TASK ITEM
Print the records exactly and in full, please; the pictures stay out.
[Opening EXCERPTED DATA section]
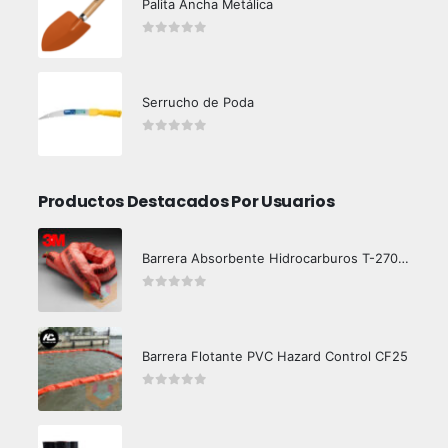
Palita Ancha Metálica
0
out of 5
Serrucho de Poda
0
out of 5
Productos Destacados Por Usuarios
Barrera Absorbente Hidrocarburos T-270 3M
0
out of 5
Barrera Flotante PVC Hazard Control CF25
0
out of 5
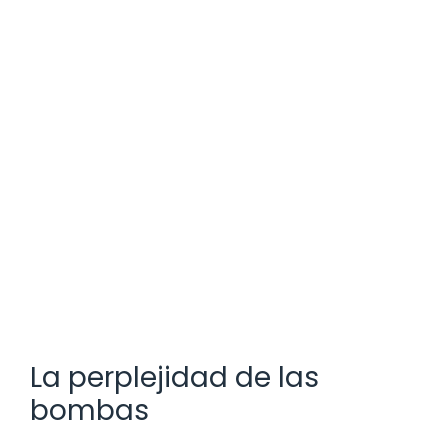
La perplejidad de las
bombas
[Closing EXCERPTED DATA section]
RESULT OF THE EXERCISE
Palita Ancha Metálica
0
out of 5
Serrucho de Poda
0
out of 5
Productos Destacados Por Usuarios
Barrera Absorbente Hidrocarburos T-270 3M
0
out of 5
Barrera Flotante PVC Hazard Control CF25
0
out of 5
La perplejidad de las
bombas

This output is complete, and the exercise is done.